ФРАГМЕНТ ТЕКСТА:
+++
Однако усилия разведки обеспечивали – как максимум – получение подробных сведений и данных. А для полноценного их осмысления требовались ученые примерно такого же класса, как и те, кто впервые пришел к верному решению в США. К тому же надо было понять – не имеем ли мы дело с дезинформацией? И разведывательную информацию – ее цифры, надо было проверить вначале расчетом, а затем и экспериментом. Так что даже наличие самых подробных разведывательных сведений само по себе проблемы не решало.
Показательна, например, история нейтронного запала первой советской атомной бомбы. Разведывательные данные из США содержали сведения об инициаторе – источнике нейтронов на основе уникального радиоактивного материала полония-210. Сведения о нейтронном инициаторе были весьма подробными. Но где взять этот самый полоний? Требовалось срочно организовать его производство, и вот тут могли помочь лишь собственный опыт и накопленный в стране научно-промышленный потенциал. Первоначальное количество Ро
было выделено из радия-эквивалента Государственного фонда Министерства финансов.
Затем было развернуто постоянно действующее производство Ро
. Исходным материалом был облученный в реакторе металлический висмут. В основе же процесса выделения Ро
лежала технологическая операция его осаждения из азотнокислых растворов висмута на поверхность порошкового металла высокой чистоты, получаемого электрохимическим способом. Многократное переосаждение увеличивало коэффициент обогащения в миллион раз. Все это могли совершить лишь профильные отечественные специалисты, а не мастера разведки!
+++
ИСХОДНЫЕ ДАННЫЕ:
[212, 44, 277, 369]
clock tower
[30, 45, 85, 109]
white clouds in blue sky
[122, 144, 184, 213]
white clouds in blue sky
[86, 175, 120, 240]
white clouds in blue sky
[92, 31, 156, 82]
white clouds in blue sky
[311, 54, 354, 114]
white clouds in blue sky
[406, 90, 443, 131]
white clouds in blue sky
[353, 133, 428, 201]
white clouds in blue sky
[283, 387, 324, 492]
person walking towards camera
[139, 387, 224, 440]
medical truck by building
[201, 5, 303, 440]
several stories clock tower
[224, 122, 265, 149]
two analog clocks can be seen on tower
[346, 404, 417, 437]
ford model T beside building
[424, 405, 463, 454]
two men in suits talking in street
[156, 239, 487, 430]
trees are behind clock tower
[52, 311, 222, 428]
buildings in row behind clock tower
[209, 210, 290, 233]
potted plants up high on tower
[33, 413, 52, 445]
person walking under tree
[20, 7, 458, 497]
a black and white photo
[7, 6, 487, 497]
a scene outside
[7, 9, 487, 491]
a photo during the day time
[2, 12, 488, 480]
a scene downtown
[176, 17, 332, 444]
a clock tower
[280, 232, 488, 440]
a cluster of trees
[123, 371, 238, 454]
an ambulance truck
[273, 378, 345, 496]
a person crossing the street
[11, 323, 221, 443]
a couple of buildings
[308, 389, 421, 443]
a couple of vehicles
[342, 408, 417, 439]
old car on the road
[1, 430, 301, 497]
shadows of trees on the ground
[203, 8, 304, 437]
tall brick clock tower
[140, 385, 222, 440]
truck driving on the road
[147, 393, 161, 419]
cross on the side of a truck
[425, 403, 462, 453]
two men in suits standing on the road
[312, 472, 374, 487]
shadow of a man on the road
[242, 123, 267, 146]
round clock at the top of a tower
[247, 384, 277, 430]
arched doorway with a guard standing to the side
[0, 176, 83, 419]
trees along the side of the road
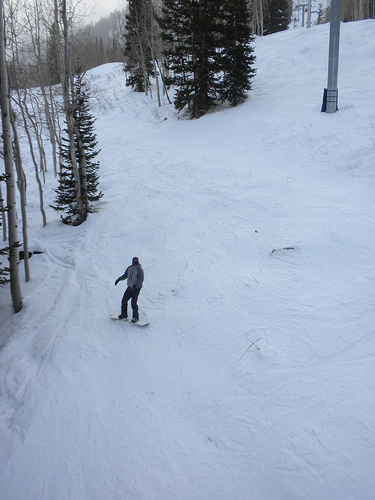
+++
ЗАДАНИЯ:
[a] Перепишите без изменений строки записей: всё от строки, содержащей «[353, 133, 428, 201]», вниз до строки, содержащей «shadows of trees on the ground», включительно.
[b] Продолжите фрагмент о роли разведки и отечественных ученых в советском атомном проекте.

ОТВЕТЫ К ЗАДАНИЯМ:
[a]
[353, 133, 428, 201]
white clouds in blue sky
[283, 387, 324, 492]
person walking towards camera
[139, 387, 224, 440]
medical truck by building
[201, 5, 303, 440]
several stories clock tower
[224, 122, 265, 149]
two analog clocks can be seen on tower
[346, 404, 417, 437]
ford model T beside building
[424, 405, 463, 454]
two men in suits talking in street
[156, 239, 487, 430]
trees are behind clock tower
[52, 311, 222, 428]
buildings in row behind clock tower
[209, 210, 290, 233]
potted plants up high on tower
[33, 413, 52, 445]
person walking under tree
[20, 7, 458, 497]
a black and white photo
[7, 6, 487, 497]
a scene outside
[7, 9, 487, 491]
a photo during the day time
[2, 12, 488, 480]
a scene downtown
[176, 17, 332, 444]
a clock tower
[280, 232, 488, 440]
a cluster of trees
[123, 371, 238, 454]
an ambulance truck
[273, 378, 345, 496]
a person crossing the street
[11, 323, 221, 443]
a couple of buildings
[308, 389, 421, 443]
a couple of vehicles
[342, 408, 417, 439]
old car on the road
[1, 430, 301, 497]
shadows of trees on the ground

[b]
Можно напомнить и историю с получением графита сверхвысокой чистоты для будущего уран-графитового реактора, ряд данных по которому также был получен разведывательным путем. Требовался материал с крайне жесткими характеристиками сечения захвата нейтронов, а это означает фантастическую химическую чистоту графита, фактически – чистого углерода без малейших примесей. Такого графита страна ранее не производила – в том просто не было нужды. И когда Курчатов выставил свои требования, выяснилось, что необходимо, по сути, качественно иное производство. Такого – сверхчистого – графита в СССР не делали. Новые нормы чистоты графита были настолько непривычны, что сотрудник Курчатова И.С. Панасюк вспоминал как один из заводских инженеров настойчиво пытался выяснить – каким методом и при каких давлениях заказчики графита делают… алмазы?
Надо помнить и о том, что методик измерений, оборудования для аттестации готовой продукции по сечению захвата также не существовало. И по заданию Курчатова И.Я. Померанчук и И.И. Гуревич разработали методы измерения сечения захвата на специально созданной – впервые в СССР – установке.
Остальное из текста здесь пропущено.